How To Catch A TAxi

Coming out on to the street, the heat hit me.  A day of brainstorming had taken its toll. No matter how good the air conditioning and how sweet the cake, there is nothing like a good blast of hot air after a long day of trying not to disgrace yourself, to make you feel the strain.

Far fetched as it sounds, in thirty degrees of heat, I needed to be in Upper Street before 6.30, to beat the deadline for the winter jumper I had reserved.

#Bank Station had come to a standstill and as people piled in behind me, the temperature began to rise in more ways than one. I still had time to make it, but after a torturous wait, I gave up and shuffled my way through the crowds and back into the relative cool of a scorching evening. That jumper would wait for no woman. I needed a taxi. This was a job for the cane.

This was no ordinary jumper. It was just the right shade of green and it’s the quest for colour that lead me to spend the next twenty minutes, standing on the side of the road, cane in one hand, the other arm out to signal my need for a Taxi.

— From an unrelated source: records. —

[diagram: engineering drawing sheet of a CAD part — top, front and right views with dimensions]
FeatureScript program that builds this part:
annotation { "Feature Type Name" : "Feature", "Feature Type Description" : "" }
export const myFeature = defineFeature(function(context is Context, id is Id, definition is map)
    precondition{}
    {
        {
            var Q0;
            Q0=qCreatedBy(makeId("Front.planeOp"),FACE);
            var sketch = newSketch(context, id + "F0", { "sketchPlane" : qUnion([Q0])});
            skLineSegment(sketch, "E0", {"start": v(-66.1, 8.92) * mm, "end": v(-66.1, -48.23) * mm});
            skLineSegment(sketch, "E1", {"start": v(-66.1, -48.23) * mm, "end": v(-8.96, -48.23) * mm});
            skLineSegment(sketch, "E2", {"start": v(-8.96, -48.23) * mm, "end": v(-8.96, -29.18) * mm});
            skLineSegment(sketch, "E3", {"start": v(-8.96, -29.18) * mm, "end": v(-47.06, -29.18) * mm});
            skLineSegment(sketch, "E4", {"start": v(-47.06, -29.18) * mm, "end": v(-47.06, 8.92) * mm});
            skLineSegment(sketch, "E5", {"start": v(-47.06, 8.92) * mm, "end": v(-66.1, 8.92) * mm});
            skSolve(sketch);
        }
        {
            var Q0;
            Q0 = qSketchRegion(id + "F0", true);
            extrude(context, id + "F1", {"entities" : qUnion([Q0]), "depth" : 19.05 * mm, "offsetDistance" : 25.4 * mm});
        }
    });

As taxi procuring goes, mine is a fairly rubbish technique. It’s consistently let me down over nearly forty years. It used to be that I’d see a taxi, any taxi, and stick my hand out. These days, I stand with my arm out and hope the taxi sees me. Whether they did or whether they didn’t, or whether they were stuffed with people on the quest to secure the green jumper before 6.30, I shall never know, but my nerves were starting to jangle. Hard to keep your cool in thirty degrees of heat when you feel the jumper of your desires slipping from your grasp.

“Can I help you?” asked a nice woman, then qualified her offer with, “I’m not sure there are any taxis.” I pressed on alone.

Just as I was about to give up Prince Charming was at my elbow. “That is a rubbish technique you’ve got.”

“I know. I’m on a deadline. I think I’ll give up and go home,” I said.

“Don’t do that.  I’m going to get you a taxi. Stay there. I’ll be back with a taxi, and  I always do what I say I will do.”

“I always do what I say I will do,” is the mantra of just about every man I know. It’s how you know that you won’t see them for dust. Then, just like that, he was gone. Ah well. It wasn’t meant to be.

As I took my first steps to leave, he was back. “I’ve got you a taxi. Hold my hand,” he commanded. At this point I might normally say, “I’ll just follow on,” but I willingly obeyed as we hot footed it across the road. “Take this woman to Upper Street. She’s against the clock.” We did it with five minutes to spare.

Five minutes before closing time is never the optimum moment to present yourself for a fitting.  I can’t say I won any favours. The jumper didn’t fit. They locked up and went on a hunt for one that did and hadn’t been reserved. There was one left.

I wonder if Cinderella felt like this? Possibly she did. Whatever the thrill of the chase, and I include Prince Charming in this, I wonder how much I really needed that jumper, now languishing in its wrapping. It will be a lovely surprise when I open it and think how beautiful the colour and fall in love again.